手売り販売で話題を呼んだ批評誌『アーギュメンツ』、最新号刊行記念イベントを開催。レジデンスのツアーも実施

自主刊行の批評誌『アーギュメンツ』が、千葉県松戸市のアーティスト・イン・レジデンス、PARADISE AIRの主催によって刊行記念イベントを7月16日に行う。2017年、書き手の居場所をSNSで確認して直接会いに行くことで購入できるというユニークな流通形態で話題になった同誌。最新号刊行記念イベントとしては今回が関東初の機会となる。なお、同日は同誌即売会のほか、PARADISE AIRと松戸市内のツアーも行われる。

『アーギュメンツ #3』表紙

 出版プロジェクト『アーギュメンツ』は、渋家(シブハウス)の斎藤恵汰によって2015年に創刊した。17年に刊行された第2号からは黒嵜想が編集長を務め、執筆者に長谷川新、福尾匠、古川不可知、森下翔、米田翼といった若手キュレーターや批評家が参加した。

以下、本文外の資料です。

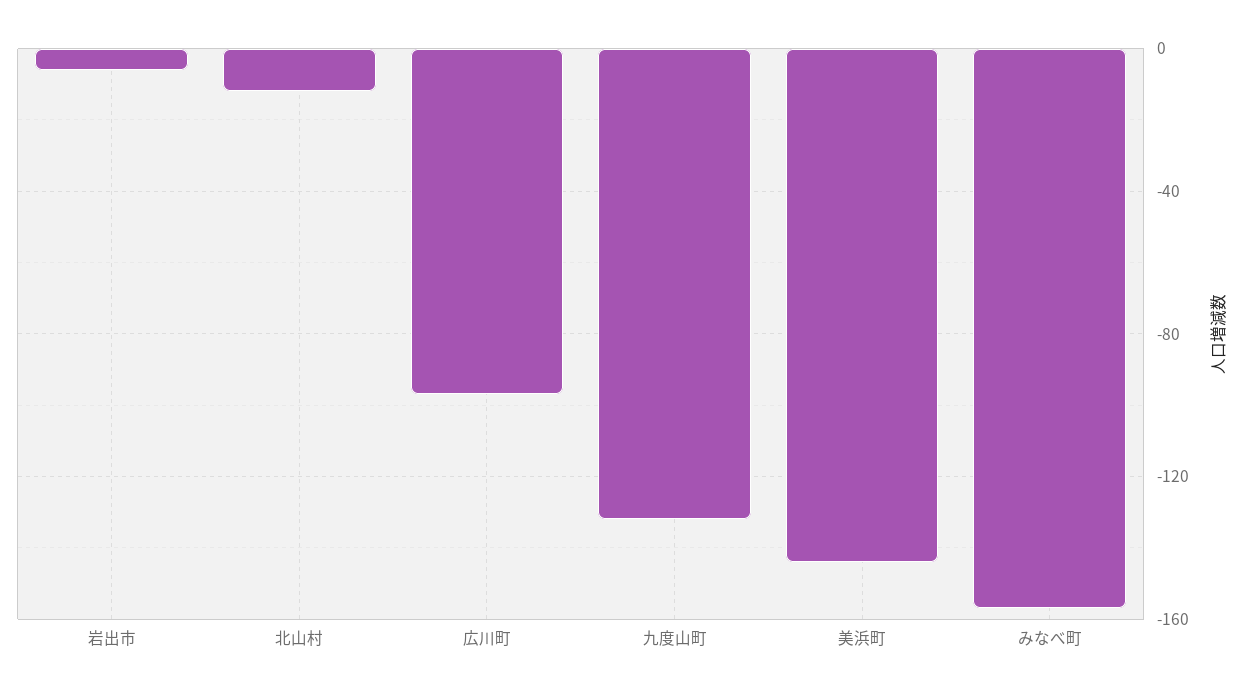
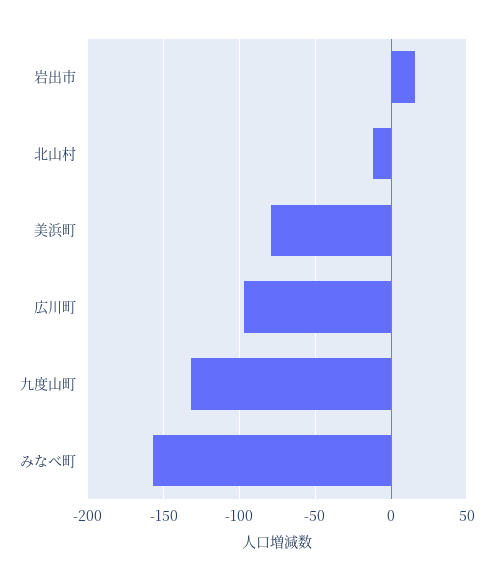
岩出市: -5 -> 15
美浜町: -145 -> -80

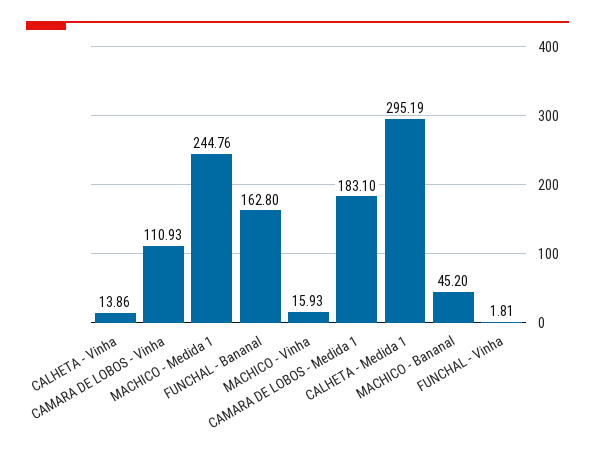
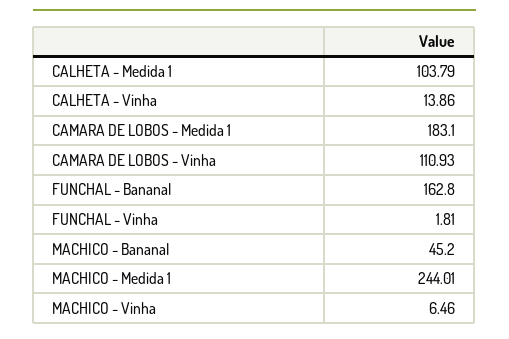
MACHICO - Medida 1: 244.76 -> 244.01
MACHICO - Vinha: 15.93 -> 6.46
CALHETA - Medida 1: 295.19 -> 103.79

 SNSを中心に話題を集めた第2号だが、その理由は内容はもちろんのこと、それ以外にも徹底的に「手売り」にこだわったという流通形態にある。自主刊行誌である同誌を購入するには、『アーギュメンツ』関係者に直接会わなければ手に取れないという仕組みをとり、そのために購入希望者はSNSで関係者たちがいつどこにいるのかをチェックし、そこまで足を運ぶ必要がある。そのシステムが話題を呼び、1週間で約500冊を売り上げ、初版1000部がほぼ完売することとなった。

『アーギュメンツ #2』表紙

 そんな話題を呼んだ『アーギュメンツ』の第3号が、仲山ひふみとの共同編集にて6月に刊行。それに際し、第3号としては初となる関東での刊行記念トークイベントが、千葉県松戸市のアーティスト・イン・レジデンス、PARADISE AIRの主催により、同市観光案内所で開催される。 

 トークでは、ゲストとして第3号共同編集者の黒嵜と仲山が登壇、聞き手をPARADISE AIRのゲストキュレーターであり、第2号寄稿者でもある長谷川が務める。最新号の狙いと可能性のほか、ここにいたるまでの活動形態の発展や、手売りがつくり出す新たな親密圏の可能性についてなど、批評やアートの枠に囚われないトピックについても語られる予定だ。

 また、当日は13:00から18:00まで『アーギュメンツ』創刊号から第3号まですべてが販売される。また、同日13:30からは松戸周辺を含むPARADISE AIRツアーも行われ、レジデンスの活動についてより知ることができる。

 今年の長期レジデンスプログラム(LONGSTAY PROGRAM)のテーマに「考える葦」を掲げているPARADISE AIR。その思考と実践の端緒として行われる同イベントは、批評やアート・コレクティブについて知見を広げられる機会になるだろう。